Limestone Networks, leaders in dedicated and cloud hosting, have begun accepting _Bitcoin_ payments for their services. “The inclusion of _Bitcoin_ as a method of payment expands our reach beyond the regional limitations of PayPal,” said Matt West, Director of Sales. “Our global clientele now have more alternatives.”

_Bitcoin_ uses peer-to-peer technology to operate with no central authority or banks; managing transactions and the issuing of bitcoins is carried out collectively by the network. _Bitcoin_ is open-source; its design is public, nobody owns or controls _Bitcoin_ and everyone can take part.

Both current and future clients can take advantage of this method of payment immediately.

*About Limestone Networks*

Limestone Networks is a leading IaaS provider of on-demand cloud, dedicated and enterprise hosting services. LSN has an advanced data center which includes multi-layered security, N+1 and 2N redundancy and premium bandwidth carriers. Limestone Networks features an industry-leading reseller program, robust client management portal and end-user panel, with 24/7 passionate support.

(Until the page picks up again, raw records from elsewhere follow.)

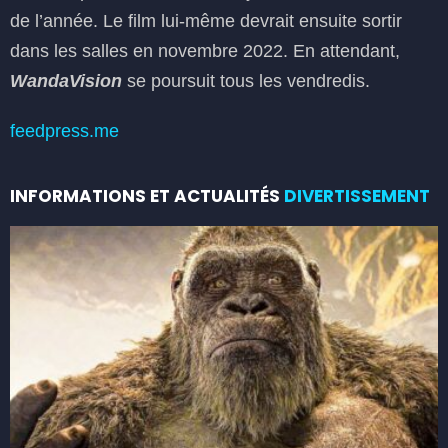
de l’année. Le film lui-même devrait ensuite sortir
dans les salles en novembre 2022. En attendant,
WandaVision
se poursuit tous les vendredis.
feedpress.me
INFORMATIONS ET ACTUALITÉS
DIVERTISSEMENT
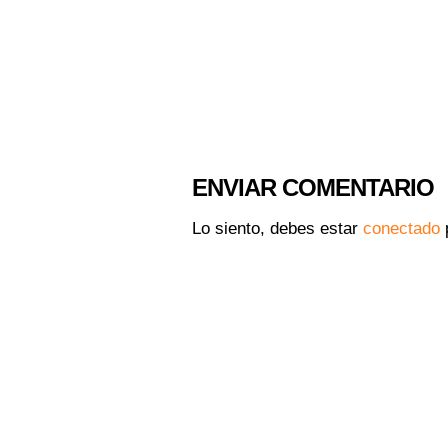
ENVIAR COMENTARIO
Lo siento, debes estar
conectado
p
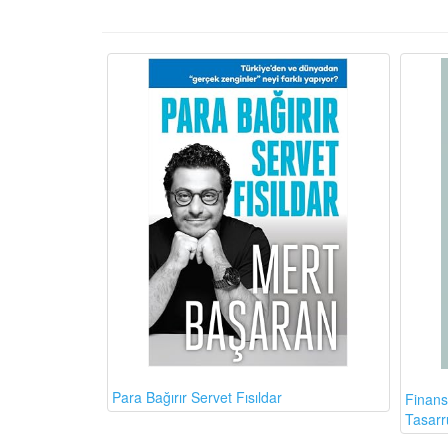
Para Bağırır Servet Fısıldar
Finans
Tasarr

For more information concerning Bitcoin, contact an Account Specialist at [email protected]

*Simple. Solid. Superior.*

###


----------



## Francisco (Nov 8, 2014)

Did you go with bitpay?

Do you have plans for some DOGE love or is it too much of novelty to accept?

Francisco


----------



## LimestoneNetworks (Nov 10, 2014)

Yes, we are using bitpay. We will keep an eye on the popularity of DOGE for consideration in the future.

 

It takes considerable effort to develop additional payment gateways and accurately account for all the funds when the number of gateways grow. However, if the popularity soars and it becomes advantageous, we will take the time.


----------